Many things that a church does are not mentioned here because the elders/pastors do not do everything in a church. Rather they labor in the ways described above ‘for the equipping of the saints for the work of service, to the building up of the body of Christ’ (Eph 4:12). In closing, I believe Colossians 1:25, 28-29 provides a wonderful summary of the goal of pastoral ministry:
Of this church I was made a minister according to the stewardship from God bestowed on me for your benefit, that I might fully carry out the preaching of the word of God… And we proclaim Him, admonishing every man and teaching every man with all wisdom, that we may present every man complete in Christ. And for this purpose also I labor, striving according to His power, which mightily works within me.
This is my general philosophy of pastoral ministry as I understand the Scriptures. It does not say everything but it lays out the primary goal and the primary means for achieving that end. How this is specifically lived out will vary depending on many things including the specific needs and abilities of the congregation and the specific gifts of the pastor.
Col. 1:25-29 can function for me as a mission statement for the pastorate. The goal is to be used of God so that on the final day individuals can be presented to God Himself complete in Christ (cf. Eph 5:25-27). To accomplish this, the New Testament regularly places an emphasis on the teaching ministry, and I believe that teaching is my primary spiritual gift. Teaching the Word of God is what I was created to do.
This emphasis on the ministry of the Word does not preclude other activities but shapes them. Weddings and funerals are key opportunities to speak the Word of God into the lives of people, as are counseling situations and pastoral visits. However, for a pastor to be useful there must be a priority of time given to the Word and prayer. Otherwise when he is amongst the people (publicly or privately) he will have nothing worthwhile to say. In the pastorate there is always more to be done than there is time in which to do it. Therefore clear priorities are important, and it is important for the church to understand them.
My ultimate priority, as for all believers, must be glorifying and enjoying God Himself (cf. Westminster Catechism, Q1). I assume this is obvious.
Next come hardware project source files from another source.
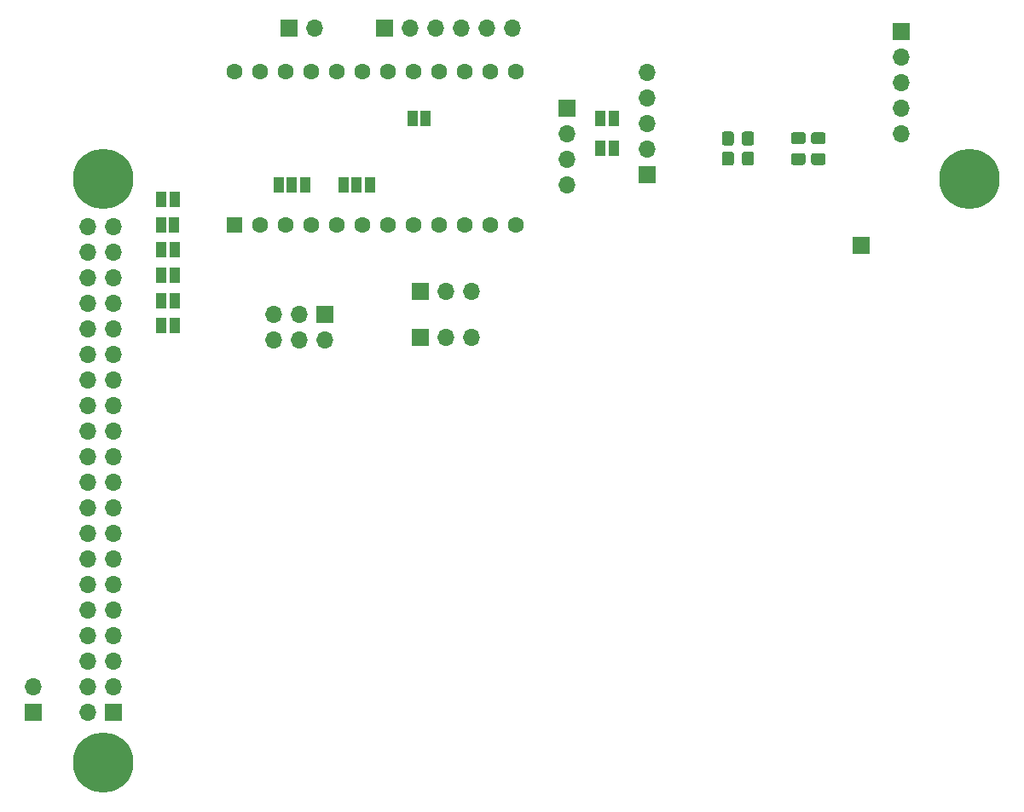
<source format=gbr>
%TF.GenerationSoftware,KiCad,Pcbnew,(5.1.10)-1*%
%TF.CreationDate,2022-01-27T16:25:42+08:00*%
%TF.ProjectId,hat,6861742e-6b69-4636-9164-5f7063625858,rev?*%
%TF.SameCoordinates,Original*%
%TF.FileFunction,Soldermask,Bot*%
%TF.FilePolarity,Negative*%
%FSLAX46Y46*%
G04 Gerber Fmt 4.6, Leading zero omitted, Abs format (unit mm)*
G04 Created by KiCad (PCBNEW (5.1.10)-1) date 2022-01-27 16:25:42*
%MOMM*%
%LPD*%
G01*
G04 APERTURE LIST*
%ADD10R,1.000000X1.500000*%
%ADD11C,1.600000*%
%ADD12R,1.600000X1.600000*%
%ADD13C,6.000000*%
%ADD14O,1.700000X1.700000*%
%ADD15R,1.700000X1.700000*%
G04 APERTURE END LIST*
D10*
%TO.C,JP2*%
X123840000Y-77600000D03*
X126440000Y-77600000D03*
X125140000Y-77600000D03*
%TD*%
%TO.C,JP1*%
X117420000Y-77580000D03*
X120020000Y-77580000D03*
X118720000Y-77580000D03*
%TD*%
D11*
%TO.C,U3*%
X113030000Y-66380000D03*
X115570000Y-66380000D03*
X118110000Y-66380000D03*
X120650000Y-66380000D03*
X123190000Y-66380000D03*
X125730000Y-66380000D03*
X128270000Y-66380000D03*
X130810000Y-66380000D03*
X133350000Y-66380000D03*
X135890000Y-66380000D03*
X138430000Y-66380000D03*
X140970000Y-66380000D03*
X140970000Y-81620000D03*
X138430000Y-81620000D03*
X135890000Y-81620000D03*
X133350000Y-81620000D03*
X130810000Y-81620000D03*
X128270000Y-81620000D03*
X125730000Y-81620000D03*
X123190000Y-81620000D03*
X120650000Y-81620000D03*
X118110000Y-81620000D03*
X115570000Y-81620000D03*
D12*
X113030000Y-81620000D03*
%TD*%
%TO.C,C2*%
G36*
G01*
X168525000Y-74450000D02*
X169475000Y-74450000D01*
G75*
G02*
X169725000Y-74700000I0J-250000D01*
G01*
X169725000Y-75375000D01*
G75*
G02*
X169475000Y-75625000I-250000J0D01*
G01*
X168525000Y-75625000D01*
G75*
G02*
X168275000Y-75375000I0J250000D01*
G01*
X168275000Y-74700000D01*
G75*
G02*
X168525000Y-74450000I250000J0D01*
G01*
G37*
G36*
G01*
X168525000Y-72375000D02*
X169475000Y-72375000D01*
G75*
G02*
X169725000Y-72625000I0J-250000D01*
G01*
X169725000Y-73300000D01*
G75*
G02*
X169475000Y-73550000I-250000J0D01*
G01*
X168525000Y-73550000D01*
G75*
G02*
X168275000Y-73300000I0J250000D01*
G01*
X168275000Y-72625000D01*
G75*
G02*
X168525000Y-72375000I250000J0D01*
G01*
G37*
%TD*%
%TO.C,C1*%
G36*
G01*
X170525000Y-74450000D02*
X171475000Y-74450000D01*
G75*
G02*
X171725000Y-74700000I0J-250000D01*
G01*
X171725000Y-75375000D01*
G75*
G02*
X171475000Y-75625000I-250000J0D01*
G01*
X170525000Y-75625000D01*
G75*
G02*
X170275000Y-75375000I0J250000D01*
G01*
X170275000Y-74700000D01*
G75*
G02*
X170525000Y-74450000I250000J0D01*
G01*
G37*
G36*
G01*
X170525000Y-72375000D02*
X171475000Y-72375000D01*
G75*
G02*
X171725000Y-72625000I0J-250000D01*
G01*
X171725000Y-73300000D01*
G75*
G02*
X171475000Y-73550000I-250000J0D01*
G01*
X170525000Y-73550000D01*
G75*
G02*
X170275000Y-73300000I0J250000D01*
G01*
X170275000Y-72625000D01*
G75*
G02*
X170525000Y-72375000I250000J0D01*
G01*
G37*
%TD*%
%TO.C,R1*%
G36*
G01*
X162600000Y-74549999D02*
X162600000Y-75450001D01*
G75*
G02*
X162350001Y-75700000I-249999J0D01*
G01*
X161649999Y-75700000D01*
G75*
G02*
X161400000Y-75450001I0J249999D01*
G01*
X161400000Y-74549999D01*
G75*
G02*
X161649999Y-74300000I249999J0D01*
G01*
X162350001Y-74300000D01*
G75*
G02*
X162600000Y-74549999I0J-249999D01*
G01*
G37*
G36*
G01*
X164600000Y-74549999D02*
X164600000Y-75450001D01*
G75*
G02*
X164350001Y-75700000I-249999J0D01*
G01*
X163649999Y-75700000D01*
G75*
G02*
X163400000Y-75450001I0J249999D01*
G01*
X163400000Y-74549999D01*
G75*
G02*
X163649999Y-74300000I249999J0D01*
G01*
X164350001Y-74300000D01*
G75*
G02*
X164600000Y-74549999I0J-249999D01*
G01*
G37*
%TD*%
%TO.C,R2*%
G36*
G01*
X162600000Y-72549999D02*
X162600000Y-73450001D01*
G75*
G02*
X162350001Y-73700000I-249999J0D01*
G01*
X161649999Y-73700000D01*
G75*
G02*
X161400000Y-73450001I0J249999D01*
G01*
X161400000Y-72549999D01*
G75*
G02*
X161649999Y-72300000I249999J0D01*
G01*
X162350001Y-72300000D01*
G75*
G02*
X162600000Y-72549999I0J-249999D01*
G01*
G37*
G36*
G01*
X164600000Y-72549999D02*
X164600000Y-73450001D01*
G75*
G02*
X164350001Y-73700000I-249999J0D01*
G01*
X163649999Y-73700000D01*
G75*
G02*
X163400000Y-73450001I0J249999D01*
G01*
X163400000Y-72549999D01*
G75*
G02*
X163649999Y-72300000I249999J0D01*
G01*
X164350001Y-72300000D01*
G75*
G02*
X164600000Y-72549999I0J-249999D01*
G01*
G37*
%TD*%
D13*
%TO.C,H3*%
X186000000Y-77000000D03*
%TD*%
D14*
%TO.C,SPI_PORT1*%
X140620000Y-62000000D03*
X138080000Y-62000000D03*
X135540000Y-62000000D03*
X133000000Y-62000000D03*
X130460000Y-62000000D03*
D15*
X127920000Y-62000000D03*
%TD*%
D14*
%TO.C,SDA_PU1*%
X136550000Y-88150000D03*
X134010000Y-88150000D03*
D15*
X131470000Y-88150000D03*
%TD*%
D14*
%TO.C,SCL_PU1*%
X136550000Y-92800000D03*
X134010000Y-92800000D03*
D15*
X131470000Y-92800000D03*
%TD*%
D10*
%TO.C,JP13*%
X130700000Y-71000000D03*
X132000000Y-71000000D03*
%TD*%
%TO.C,JP12*%
X150650000Y-71000000D03*
X149350000Y-71000000D03*
%TD*%
%TO.C,JP9*%
X150650000Y-74000000D03*
X149350000Y-74000000D03*
%TD*%
%TO.C,JP8*%
X105740000Y-81570000D03*
X107040000Y-81570000D03*
%TD*%
%TO.C,JP7*%
X105750000Y-84080000D03*
X107050000Y-84080000D03*
%TD*%
%TO.C,JP6*%
X105750000Y-91600000D03*
X107050000Y-91600000D03*
%TD*%
%TO.C,JP5*%
X105750000Y-79070000D03*
X107050000Y-79070000D03*
%TD*%
%TO.C,JP4*%
X105750000Y-86590000D03*
X107050000Y-86590000D03*
%TD*%
%TO.C,JP3*%
X105750000Y-89090000D03*
X107050000Y-89090000D03*
%TD*%
D14*
%TO.C,J6*%
X154000000Y-66460000D03*
X154000000Y-69000000D03*
X154000000Y-71540000D03*
X154000000Y-74080000D03*
D15*
X154000000Y-76620000D03*
%TD*%
D14*
%TO.C,J5*%
X179200000Y-72560000D03*
X179200000Y-70020000D03*
X179200000Y-67480000D03*
X179200000Y-64940000D03*
D15*
X179200000Y-62400000D03*
%TD*%
D14*
%TO.C,J4*%
X116920000Y-93000000D03*
X116920000Y-90460000D03*
X119460000Y-93000000D03*
X119460000Y-90460000D03*
X122000000Y-93000000D03*
D15*
X122000000Y-90460000D03*
%TD*%
D14*
%TO.C,J3*%
X121000000Y-62000000D03*
D15*
X118460000Y-62000000D03*
%TD*%
%TO.C,J2*%
X175200000Y-83600000D03*
%TD*%
D14*
%TO.C,J1*%
X98460000Y-81740000D03*
X101000000Y-81740000D03*
X98460000Y-84280000D03*
X101000000Y-84280000D03*
X98460000Y-86820000D03*
X101000000Y-86820000D03*
X98460000Y-89360000D03*
X101000000Y-89360000D03*
X98460000Y-91900000D03*
X101000000Y-91900000D03*
X98460000Y-94440000D03*
X101000000Y-94440000D03*
X98460000Y-96980000D03*
X101000000Y-96980000D03*
X98460000Y-99520000D03*
X101000000Y-99520000D03*
X98460000Y-102060000D03*
X101000000Y-102060000D03*
X98460000Y-104600000D03*
X101000000Y-104600000D03*
X98460000Y-107140000D03*
X101000000Y-107140000D03*
X98460000Y-109680000D03*
X101000000Y-109680000D03*
X98460000Y-112220000D03*
X101000000Y-112220000D03*
X98460000Y-114760000D03*
X101000000Y-114760000D03*
X98460000Y-117300000D03*
X101000000Y-117300000D03*
X98460000Y-119840000D03*
X101000000Y-119840000D03*
X98460000Y-122380000D03*
X101000000Y-122380000D03*
X98460000Y-124920000D03*
X101000000Y-124920000D03*
X98460000Y-127460000D03*
X101000000Y-127460000D03*
X98460000Y-130000000D03*
D15*
X101000000Y-130000000D03*
%TD*%
D14*
%TO.C,I2C_PORT1*%
X146000000Y-77620000D03*
X146000000Y-75080000D03*
X146000000Y-72540000D03*
D15*
X146000000Y-70000000D03*
%TD*%
D13*
%TO.C,H2*%
X100000000Y-77000000D03*
%TD*%
%TO.C,H1*%
X100000000Y-135000000D03*
%TD*%
D14*
%TO.C,FAN1*%
X93000000Y-127460000D03*
D15*
X93000000Y-130000000D03*
%TD*%
M02*

</source>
Paul has this in mind when he refers to disciplining himself ‘lest possibly, after I have preached to others, I myself should be disqualified’ (1 Cor 9:27). In this area the challenge and accountability of the other elders will be invaluable.
Then, my first ministry, as with all husbands, is to shepherd my own family. 1 Tim 3:4-5 makes this abundantly clear:
He must be one who manages his own household well, keeping his children under control with all dignity (but if a man does not know how to manage his own household, how will he take care of the church of God?).
Failure in this area means disqualification from the office. Because of the importance Scripture places on this area and because of the many examples of pastors who have failed their families in ‘service’ to the church, I would ask the church and the leadership to help, encourage and challenge me to keep my priorities straight here.
My second ministry, then, would be to this church and unbelievers within our reach. In this ministry, as mentioned above a significant priority would be given to preaching and teaching. To do this well significant time is required. The understanding and support of the church, the other elders and other staff would be essential for this. As an extension of the teaching ministry I feel called to a writing ministry. This would be one facet of the churches larger impact on the world around us.